Researchers noted that the greatest reduction of volume was seen in the brain’s gray matter, where the organ’s neurons are located. The shrinkage of gray matter is often regarded as the start of the neurodegenerative process. Since patients with diabetes have been previously shown to have a higher risk of Alzheimer’s disease, the findings suggest cognitive changes may be related to neurodegeneration.
“[We’re] not saying all [people with diabetes] will get Alzheimer’s, but suggesting that many of them will have worse cognition and worse thinking ability as they get older and probably more of them will get neurodegeneration and Alzheimer’s, than non-Alzheimer’s patients,” Bryan said.
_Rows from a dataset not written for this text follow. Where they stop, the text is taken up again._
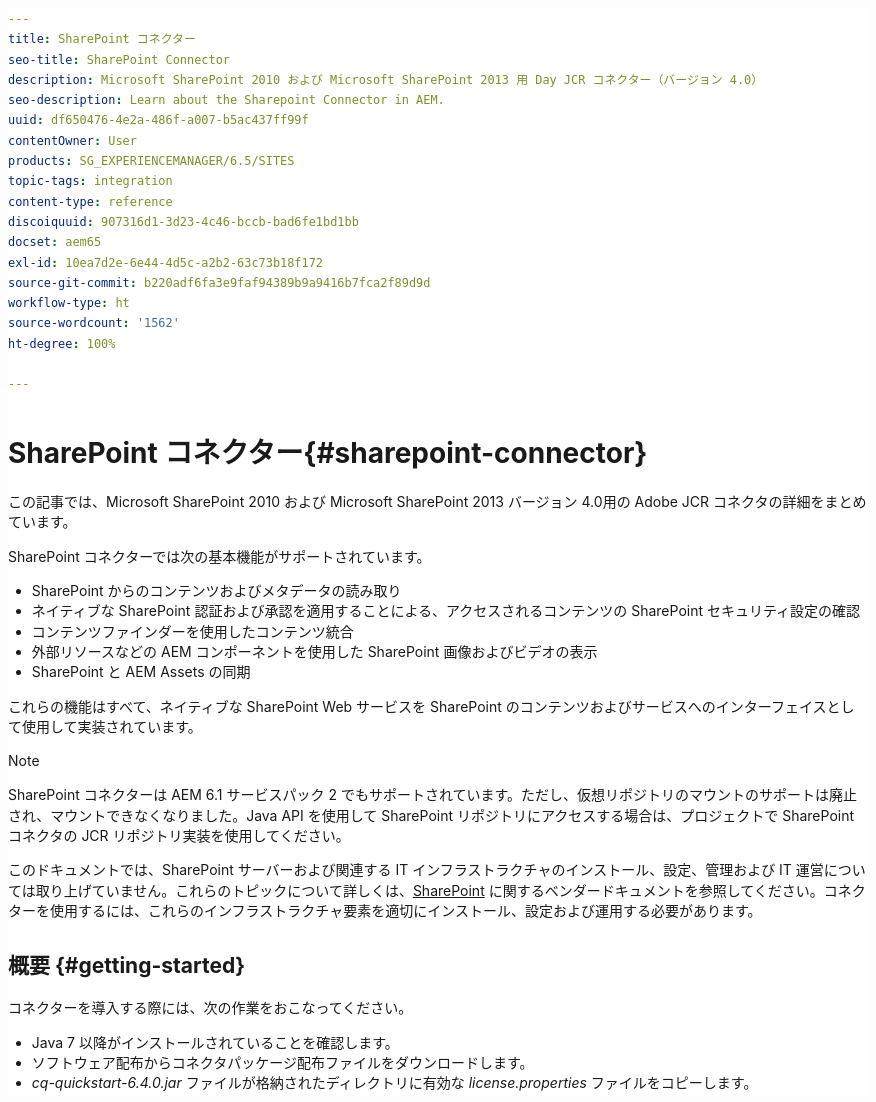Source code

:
 ```yaml
---
title: SharePoint コネクター
seo-title: SharePoint Connector
description: Microsoft SharePoint 2010 および Microsoft SharePoint 2013 用 Day JCR コネクター（バージョン 4.0）
seo-description: Learn about the Sharepoint Connector in AEM.
uuid: df650476-4e2a-486f-a007-b5ac437ff99f
contentOwner: User
products: SG_EXPERIENCEMANAGER/6.5/SITES
topic-tags: integration
content-type: reference
discoiquuid: 907316d1-3d23-4c46-bccb-bad6fe1bd1bb
docset: aem65
exl-id: 10ea7d2e-6e44-4d5c-a2b2-63c73b18f172
source-git-commit: b220adf6fa3e9faf94389b9a9416b7fca2f89d9d
workflow-type: ht
source-wordcount: '1562'
ht-degree: 100%

---
```


# SharePoint コネクター{#sharepoint-connector}

この記事では、Microsoft SharePoint 2010 および Microsoft SharePoint 2013 バージョン 4.0用の Adobe JCR コネクタの詳細をまとめています。

SharePoint コネクターでは次の基本機能がサポートされています。

* SharePoint からのコンテンツおよびメタデータの読み取り
* ネイティブな SharePoint 認証および承認を適用することによる、アクセスされるコンテンツの SharePoint セキュリティ設定の確認
* コンテンツファインダーを使用したコンテンツ統合
* 外部リソースなどの AEM コンポーネントを使用した SharePoint 画像およびビデオの表示
* SharePoint と AEM Assets の同期

これらの機能はすべて、ネイティブな SharePoint Web サービスを SharePoint のコンテンツおよびサービスへのインターフェイスとして使用して実装されています。

>[!NOTE]
>
>SharePoint コネクターは AEM 6.1 サービスパック 2 でもサポートされています。ただし、仮想リポジトリのマウントのサポートは廃止され、マウントできなくなりました。Java API を使用して SharePoint リポジトリにアクセスする場合は、プロジェクトで SharePoint コネクタの JCR リポジトリ実装を使用してください。
>
>このドキュメントでは、SharePoint サーバーおよび関連する IT インフラストラクチャのインストール、設定、管理および IT 運営については取り上げていません。これらのトピックについて詳しくは、[SharePoint](https://www.microsoft.com/ja-jp/microsoft-365/sharepoint/collaboration) に関するベンダードキュメントを参照してください。コネクターを使用するには、これらのインフラストラクチャ要素を適切にインストール、設定および運用する必要があります。

## 概要 {#getting-started}

コネクターを導入する際には、次の作業をおこなってください。

* Java 7 以降がインストールされていることを確認します。
* ソフトウェア配布からコネクタパッケージ配布ファイルをダウンロードします。
* *cq-quickstart-6.4.0.jar* ファイルが格納されたディレクトリに有効な *license.properties* ファイルをコピーします。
The findings suggest that for every 10 years of diabetes duration, the brain of a diabetes patient looks approximately two years older than that of a non-diabetic person – with regards to gray matter volume.
“One thing that’s pretty clear was that the adverse effect of diabetes was significantly worse in patients who had diabetes longer,” Bryan said.
Researchers point out that, for people with diabetes, proper care is a priority.
“[Patients] need to take the maximum effort to cooperate with physicians… to manage diabetes and blood sugars as well as they possibly can to try to decrease or prevent the damage of diabetes to the brain and ability to think later on in life,” he said. “[Diabetes] significantly affects all the organs in the body; the brain is one that is affected significantly perhaps in not just one, but two ways— not just vascular that we know about, but as a primary or direct assault on the brain.”